Copy the records verbatim from the start through the line containing "type status: Holotype", including that line.

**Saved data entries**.
* begin *
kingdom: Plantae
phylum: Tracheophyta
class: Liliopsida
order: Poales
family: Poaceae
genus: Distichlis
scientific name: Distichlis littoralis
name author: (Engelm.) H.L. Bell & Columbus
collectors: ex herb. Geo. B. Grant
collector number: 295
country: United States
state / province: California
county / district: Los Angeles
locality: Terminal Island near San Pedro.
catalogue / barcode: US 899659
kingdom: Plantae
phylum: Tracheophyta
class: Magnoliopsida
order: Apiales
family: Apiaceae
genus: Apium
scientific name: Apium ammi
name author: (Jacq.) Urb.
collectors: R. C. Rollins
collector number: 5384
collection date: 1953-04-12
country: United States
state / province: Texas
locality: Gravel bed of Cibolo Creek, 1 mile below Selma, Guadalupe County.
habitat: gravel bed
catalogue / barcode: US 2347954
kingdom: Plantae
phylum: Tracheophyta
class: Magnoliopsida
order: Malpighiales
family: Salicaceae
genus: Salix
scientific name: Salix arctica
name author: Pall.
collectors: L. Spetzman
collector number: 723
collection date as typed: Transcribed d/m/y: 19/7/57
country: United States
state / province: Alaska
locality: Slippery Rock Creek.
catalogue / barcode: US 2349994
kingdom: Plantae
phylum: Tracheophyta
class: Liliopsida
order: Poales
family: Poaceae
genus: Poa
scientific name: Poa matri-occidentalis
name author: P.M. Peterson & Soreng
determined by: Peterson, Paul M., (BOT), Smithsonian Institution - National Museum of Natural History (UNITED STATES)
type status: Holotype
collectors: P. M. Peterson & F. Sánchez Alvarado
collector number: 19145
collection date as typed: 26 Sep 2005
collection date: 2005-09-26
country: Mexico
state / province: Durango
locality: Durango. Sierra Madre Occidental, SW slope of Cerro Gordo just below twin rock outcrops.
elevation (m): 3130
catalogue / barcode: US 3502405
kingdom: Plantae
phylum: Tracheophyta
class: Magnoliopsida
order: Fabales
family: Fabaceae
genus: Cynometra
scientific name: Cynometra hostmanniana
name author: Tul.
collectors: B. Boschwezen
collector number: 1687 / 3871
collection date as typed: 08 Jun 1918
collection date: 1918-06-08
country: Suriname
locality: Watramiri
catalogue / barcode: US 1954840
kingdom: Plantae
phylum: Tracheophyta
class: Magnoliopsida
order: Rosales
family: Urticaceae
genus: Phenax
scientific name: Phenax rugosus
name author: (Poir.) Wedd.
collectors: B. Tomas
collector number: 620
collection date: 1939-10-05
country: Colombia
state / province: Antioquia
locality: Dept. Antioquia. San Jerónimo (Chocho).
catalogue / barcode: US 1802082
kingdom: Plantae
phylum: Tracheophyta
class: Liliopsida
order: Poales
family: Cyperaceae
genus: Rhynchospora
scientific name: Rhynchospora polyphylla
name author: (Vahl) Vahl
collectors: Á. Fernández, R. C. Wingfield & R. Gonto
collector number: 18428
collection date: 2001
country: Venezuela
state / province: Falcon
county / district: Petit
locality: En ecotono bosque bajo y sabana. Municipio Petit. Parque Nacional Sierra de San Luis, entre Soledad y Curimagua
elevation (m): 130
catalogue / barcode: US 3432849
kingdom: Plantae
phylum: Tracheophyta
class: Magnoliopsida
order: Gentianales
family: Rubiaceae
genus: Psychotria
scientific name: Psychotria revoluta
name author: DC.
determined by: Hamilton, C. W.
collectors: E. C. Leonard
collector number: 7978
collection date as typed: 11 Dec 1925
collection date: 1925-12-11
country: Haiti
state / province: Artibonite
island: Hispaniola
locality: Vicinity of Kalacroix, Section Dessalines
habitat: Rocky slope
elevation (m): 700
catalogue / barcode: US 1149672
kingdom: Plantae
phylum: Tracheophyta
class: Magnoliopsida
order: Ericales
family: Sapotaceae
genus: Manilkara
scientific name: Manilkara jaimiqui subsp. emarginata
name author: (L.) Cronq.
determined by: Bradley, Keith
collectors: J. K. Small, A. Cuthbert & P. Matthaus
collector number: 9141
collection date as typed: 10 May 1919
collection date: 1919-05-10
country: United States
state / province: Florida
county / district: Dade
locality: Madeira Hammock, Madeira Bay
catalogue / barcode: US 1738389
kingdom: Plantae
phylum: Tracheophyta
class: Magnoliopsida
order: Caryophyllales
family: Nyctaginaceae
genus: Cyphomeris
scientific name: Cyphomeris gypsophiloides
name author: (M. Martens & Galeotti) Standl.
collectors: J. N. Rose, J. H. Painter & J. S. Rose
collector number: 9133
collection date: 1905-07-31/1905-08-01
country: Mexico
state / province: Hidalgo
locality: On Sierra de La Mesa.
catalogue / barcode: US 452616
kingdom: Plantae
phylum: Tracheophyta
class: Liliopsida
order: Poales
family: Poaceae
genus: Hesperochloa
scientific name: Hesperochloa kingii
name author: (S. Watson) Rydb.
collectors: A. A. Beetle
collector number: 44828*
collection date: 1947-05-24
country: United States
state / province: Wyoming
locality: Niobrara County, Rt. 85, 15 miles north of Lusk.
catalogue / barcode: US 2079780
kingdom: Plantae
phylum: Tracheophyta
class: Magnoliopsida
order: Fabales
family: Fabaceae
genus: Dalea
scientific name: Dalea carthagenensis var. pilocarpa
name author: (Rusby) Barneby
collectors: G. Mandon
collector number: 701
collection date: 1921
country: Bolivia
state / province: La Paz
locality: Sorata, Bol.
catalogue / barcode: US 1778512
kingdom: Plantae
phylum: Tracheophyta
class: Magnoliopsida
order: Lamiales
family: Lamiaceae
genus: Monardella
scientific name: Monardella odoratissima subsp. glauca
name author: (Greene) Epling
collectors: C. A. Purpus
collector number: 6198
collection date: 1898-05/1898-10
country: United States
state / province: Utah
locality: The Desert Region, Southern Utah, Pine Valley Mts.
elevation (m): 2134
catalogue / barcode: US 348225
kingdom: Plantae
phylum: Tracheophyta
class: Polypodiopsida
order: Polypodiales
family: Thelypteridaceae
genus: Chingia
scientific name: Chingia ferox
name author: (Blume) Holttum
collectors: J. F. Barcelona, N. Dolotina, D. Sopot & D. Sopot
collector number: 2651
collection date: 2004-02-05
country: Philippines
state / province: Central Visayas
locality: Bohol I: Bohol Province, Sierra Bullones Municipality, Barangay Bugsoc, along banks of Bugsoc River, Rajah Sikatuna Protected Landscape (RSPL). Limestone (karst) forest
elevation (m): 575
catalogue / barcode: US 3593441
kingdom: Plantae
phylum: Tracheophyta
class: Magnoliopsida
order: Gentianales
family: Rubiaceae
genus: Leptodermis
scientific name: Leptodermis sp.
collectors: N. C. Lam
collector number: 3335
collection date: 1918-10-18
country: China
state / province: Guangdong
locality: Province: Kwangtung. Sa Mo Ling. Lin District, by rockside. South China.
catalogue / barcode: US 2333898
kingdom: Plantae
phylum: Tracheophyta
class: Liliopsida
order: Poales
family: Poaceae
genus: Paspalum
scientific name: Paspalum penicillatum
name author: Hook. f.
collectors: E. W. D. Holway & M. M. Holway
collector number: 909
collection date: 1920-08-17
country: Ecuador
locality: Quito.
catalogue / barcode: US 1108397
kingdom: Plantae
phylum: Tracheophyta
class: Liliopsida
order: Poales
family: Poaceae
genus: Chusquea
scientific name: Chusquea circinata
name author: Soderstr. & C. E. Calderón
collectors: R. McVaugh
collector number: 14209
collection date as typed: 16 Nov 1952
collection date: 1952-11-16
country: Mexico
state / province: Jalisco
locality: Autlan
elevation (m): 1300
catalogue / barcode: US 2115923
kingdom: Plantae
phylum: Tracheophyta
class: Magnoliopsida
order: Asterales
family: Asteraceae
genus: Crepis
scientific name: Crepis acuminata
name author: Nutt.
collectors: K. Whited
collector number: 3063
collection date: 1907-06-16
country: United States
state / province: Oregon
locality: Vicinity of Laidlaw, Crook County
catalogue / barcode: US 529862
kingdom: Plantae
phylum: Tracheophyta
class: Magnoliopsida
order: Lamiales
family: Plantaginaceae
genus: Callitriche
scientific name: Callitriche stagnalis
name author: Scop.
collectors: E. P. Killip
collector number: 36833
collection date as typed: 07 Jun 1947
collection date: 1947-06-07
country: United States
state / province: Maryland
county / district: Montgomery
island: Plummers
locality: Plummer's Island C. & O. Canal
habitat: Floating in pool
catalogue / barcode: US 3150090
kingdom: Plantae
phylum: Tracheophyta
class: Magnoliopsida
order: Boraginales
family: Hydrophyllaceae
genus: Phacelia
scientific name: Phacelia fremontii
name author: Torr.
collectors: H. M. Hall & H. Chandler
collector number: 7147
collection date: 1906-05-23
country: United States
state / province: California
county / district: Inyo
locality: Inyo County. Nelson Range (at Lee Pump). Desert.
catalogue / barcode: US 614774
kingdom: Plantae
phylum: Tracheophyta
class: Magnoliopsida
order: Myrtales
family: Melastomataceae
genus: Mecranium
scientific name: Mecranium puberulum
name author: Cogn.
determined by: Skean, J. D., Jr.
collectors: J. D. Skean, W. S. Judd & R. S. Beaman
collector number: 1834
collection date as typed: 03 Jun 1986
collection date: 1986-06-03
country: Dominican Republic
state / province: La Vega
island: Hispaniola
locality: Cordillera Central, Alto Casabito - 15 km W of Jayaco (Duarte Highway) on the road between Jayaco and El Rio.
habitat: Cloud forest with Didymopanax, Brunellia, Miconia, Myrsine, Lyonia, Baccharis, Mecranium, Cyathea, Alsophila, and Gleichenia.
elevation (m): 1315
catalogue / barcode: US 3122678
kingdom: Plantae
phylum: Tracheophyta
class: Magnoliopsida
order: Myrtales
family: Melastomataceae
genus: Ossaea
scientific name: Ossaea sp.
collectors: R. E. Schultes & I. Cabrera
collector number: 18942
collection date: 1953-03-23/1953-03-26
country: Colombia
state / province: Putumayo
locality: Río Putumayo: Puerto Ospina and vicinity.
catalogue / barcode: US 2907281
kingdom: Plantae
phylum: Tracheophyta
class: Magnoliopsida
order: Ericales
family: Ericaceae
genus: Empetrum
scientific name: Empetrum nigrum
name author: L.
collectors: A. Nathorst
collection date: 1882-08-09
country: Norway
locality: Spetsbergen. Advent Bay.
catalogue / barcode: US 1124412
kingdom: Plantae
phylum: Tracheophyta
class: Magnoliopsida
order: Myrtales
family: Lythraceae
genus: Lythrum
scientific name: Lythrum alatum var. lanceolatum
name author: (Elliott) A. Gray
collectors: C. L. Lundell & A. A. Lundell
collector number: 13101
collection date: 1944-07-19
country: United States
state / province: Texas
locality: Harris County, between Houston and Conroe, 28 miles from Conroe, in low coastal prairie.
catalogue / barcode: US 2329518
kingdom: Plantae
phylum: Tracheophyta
* end *
**Solution**.
kingdom: Plantae
phylum: Tracheophyta
class: Liliopsida
order: Poales
family: Poaceae
genus: Distichlis
scientific name: Distichlis littoralis
name author: (Engelm.) H.L. Bell & Columbus
collectors: ex herb. Geo. B. Grant
collector number: 295
country: United States
state / province: California
county / district: Los Angeles
locality: Terminal Island near San Pedro.
catalogue / barcode: US 899659
kingdom: Plantae
phylum: Tracheophyta
class: Magnoliopsida
order: Apiales
family: Apiaceae
genus: Apium
scientific name: Apium ammi
name author: (Jacq.) Urb.
collectors: R. C. Rollins
collector number: 5384
collection date: 1953-04-12
country: United States
state / province: Texas
locality: Gravel bed of Cibolo Creek, 1 mile below Selma, Guadalupe County.
habitat: gravel bed
catalogue / barcode: US 2347954
kingdom: Plantae
phylum: Tracheophyta
class: Magnoliopsida
order: Malpighiales
family: Salicaceae
genus: Salix
scientific name: Salix arctica
name author: Pall.
collectors: L. Spetzman
collector number: 723
collection date as typed: Transcribed d/m/y: 19/7/57
country: United States
state / province: Alaska
locality: Slippery Rock Creek.
catalogue / barcode: US 2349994
kingdom: Plantae
phylum: Tracheophyta
class: Liliopsida
order: Poales
family: Poaceae
genus: Poa
scientific name: Poa matri-occidentalis
name author: P.M. Peterson & Soreng
determined by: Peterson, Paul M., (BOT), Smithsonian Institution - National Museum of Natural History (UNITED STATES)
type status: Holotype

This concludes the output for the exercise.